» **Written task**: Copy the records from the line with "KTU mokslininkė A." through the end of the records, swapping "Caida libre" for "Free fall" and changing nothing else. Leave out the pictures.

» **Provided records**:
════════════════════
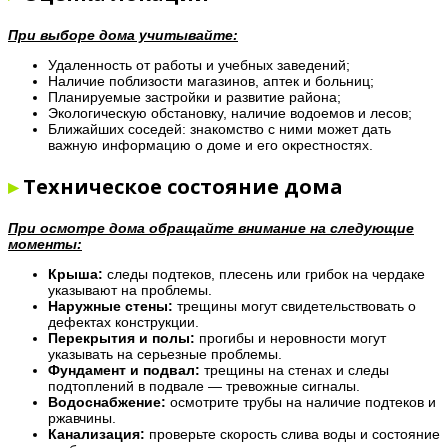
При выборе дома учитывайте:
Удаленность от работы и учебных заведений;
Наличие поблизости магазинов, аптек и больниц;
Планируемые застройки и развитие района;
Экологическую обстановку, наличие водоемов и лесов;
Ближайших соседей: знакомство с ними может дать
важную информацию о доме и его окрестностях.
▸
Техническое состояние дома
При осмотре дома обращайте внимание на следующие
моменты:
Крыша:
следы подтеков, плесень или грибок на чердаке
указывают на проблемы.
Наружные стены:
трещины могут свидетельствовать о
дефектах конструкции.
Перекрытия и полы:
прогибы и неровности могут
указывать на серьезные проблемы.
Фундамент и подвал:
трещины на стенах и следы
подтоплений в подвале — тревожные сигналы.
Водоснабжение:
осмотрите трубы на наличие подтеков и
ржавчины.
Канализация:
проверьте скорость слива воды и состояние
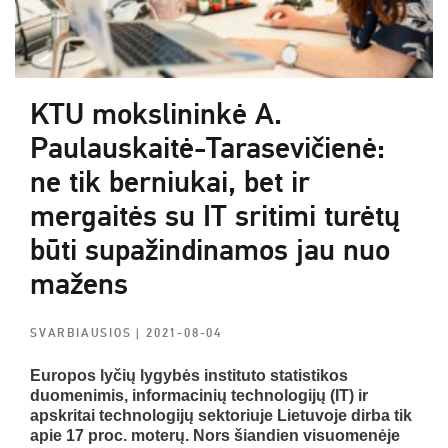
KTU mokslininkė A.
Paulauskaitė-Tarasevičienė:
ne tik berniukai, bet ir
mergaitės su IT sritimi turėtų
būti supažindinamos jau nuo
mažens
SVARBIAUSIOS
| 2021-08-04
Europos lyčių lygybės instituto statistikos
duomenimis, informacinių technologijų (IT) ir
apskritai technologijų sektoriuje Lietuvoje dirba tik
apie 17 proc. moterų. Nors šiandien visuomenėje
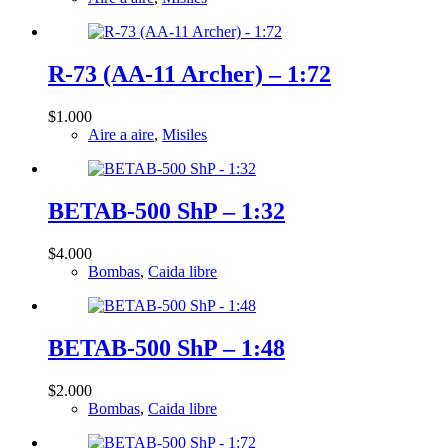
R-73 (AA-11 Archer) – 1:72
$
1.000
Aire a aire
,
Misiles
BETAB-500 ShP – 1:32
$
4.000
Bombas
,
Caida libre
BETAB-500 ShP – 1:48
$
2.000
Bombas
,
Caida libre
════════════════════
» **Task solution**:
KTU mokslininkė A.
Paulauskaitė-Tarasevičienė:
ne tik berniukai, bet ir
mergaitės su IT sritimi turėtų
būti supažindinamos jau nuo
mažens
SVARBIAUSIOS
| 2021-08-04
Europos lyčių lygybės instituto statistikos
duomenimis, informacinių technologijų (IT) ir
apskritai technologijų sektoriuje Lietuvoje dirba tik
apie 17 proc. moterų. Nors šiandien visuomenėje
R-73 (AA-11 Archer) – 1:72
$
1.000
Aire a aire
,
Misiles
BETAB-500 ShP – 1:32
$
4.000
Bombas
,
Free fall
BETAB-500 ShP – 1:48
$
2.000
Bombas
,
Free fall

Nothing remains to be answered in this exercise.